WRITTEN TASK
Gather every line in the records below that contains the word "white", and copy each one.

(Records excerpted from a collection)
________________________

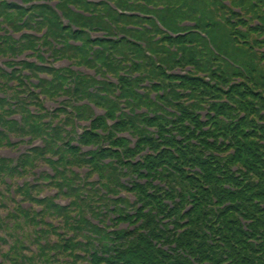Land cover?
<instances>
[{
	"label": "trees",
	"instance_id": "trees-1",
	"mask_svg": "<svg viewBox=\"0 0 264 264\" xmlns=\"http://www.w3.org/2000/svg\"><path fill=\"white\" fill-rule=\"evenodd\" d=\"M53 1L80 30L64 27L46 5L11 13L13 7L3 3L0 17L17 26L37 13L43 19L39 29L49 27L54 39L84 42L68 44L61 54L118 79L120 97L128 99L133 115L117 117L121 106L110 98L114 86L90 76L80 79L76 94L107 112L81 143H98V129H108L107 119L117 120L114 131L136 137L135 150L125 139L112 143L126 157H141L129 165L139 179L133 188L135 214L119 206H130L129 201L117 198L110 201L120 216H97L92 200L82 201L83 188L71 180V209L50 205L65 215L69 239L56 232L59 241L50 242L49 234L57 229L44 222L42 230L28 233L26 245L25 228L18 224L8 234L12 247L5 257L11 255L14 264H52L61 256L63 264H264V0ZM32 22L30 14L24 27ZM86 30L121 37L93 42ZM91 44L99 48L92 50ZM65 83L56 73L41 88L55 96ZM97 84L101 90L94 93L90 89ZM77 110L82 118L93 113L87 104ZM32 120L28 114L26 121ZM53 137L49 151L61 133ZM55 147L60 161L72 154L70 165L92 164L108 194L122 187L115 163L104 162L122 161L117 151L99 148L87 158L77 147ZM88 208L95 215L91 219L85 216ZM25 217L27 225L37 224L35 217ZM127 223L130 229L119 228ZM7 242L0 238V244Z\"/></svg>",
	"mask_w": 264,
	"mask_h": 264
},
{
	"label": "rangeland",
	"instance_id": "rangeland-1",
	"mask_svg": "<svg viewBox=\"0 0 264 264\" xmlns=\"http://www.w3.org/2000/svg\"><path fill=\"white\" fill-rule=\"evenodd\" d=\"M216 53L218 52L217 50H216V48L213 46V44H211V46H210ZM0 209H1V207H0ZM0 212L2 213V210H0Z\"/></svg>",
	"mask_w": 264,
	"mask_h": 264
}]
</instances>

________________________

EXERCISE RESULT
	"mask_svg": "<svg viewBox=\"0 0 264 264\" xmlns=\"http://www.w3.org/2000/svg\"><path fill=\"white\" fill-rule=\"evenodd\" d=\"M53 1L80 30L64 27L46 5L11 13L13 7L3 3L0 17L17 26L37 13L43 19L39 29L49 27L54 39L84 42L68 44L61 54L118 79L120 97L128 99L133 115L117 117L121 106L110 98L114 86L90 76L80 79L76 94L107 112L81 143H98V129H108L107 119L117 120L114 131L136 137L135 150L125 139L112 143L126 157H141L129 165L139 179L133 188L135 214L119 206H130L129 201L117 198L110 201L120 216H97L92 200L82 201L83 188L71 180V209L50 205L65 215L69 239L56 232L59 241L50 242L49 234L57 229L44 222L42 230L28 233L26 245L25 228L18 224L8 234L12 247L5 257L11 255L14 264H52L61 256L63 264H264V0ZM32 22L30 14L24 27ZM86 30L121 37L93 42ZM91 44L99 48L92 50ZM65 83L56 73L41 88L55 96ZM97 84L101 90L94 93L90 89ZM77 110L82 118L93 113L87 104ZM32 120L28 114L26 121ZM53 137L49 151L61 133ZM55 147L60 161L72 154L70 165L92 164L108 194L122 187L115 163L104 162L122 161L117 151L99 148L87 158L77 147ZM88 208L95 215L91 219L85 216ZM25 217L27 225L37 224L35 217ZM127 223L130 229L119 228ZM7 242L0 238V244Z\"/></svg>",
	"mask_svg": "<svg viewBox=\"0 0 264 264\" xmlns=\"http://www.w3.org/2000/svg\"><path fill=\"white\" fill-rule=\"evenodd\" d=\"M216 53L218 52L217 50H216V48L213 46V44H211V46H210ZM0 209H1V207H0ZM0 212L2 213V210H0Z\"/></svg>",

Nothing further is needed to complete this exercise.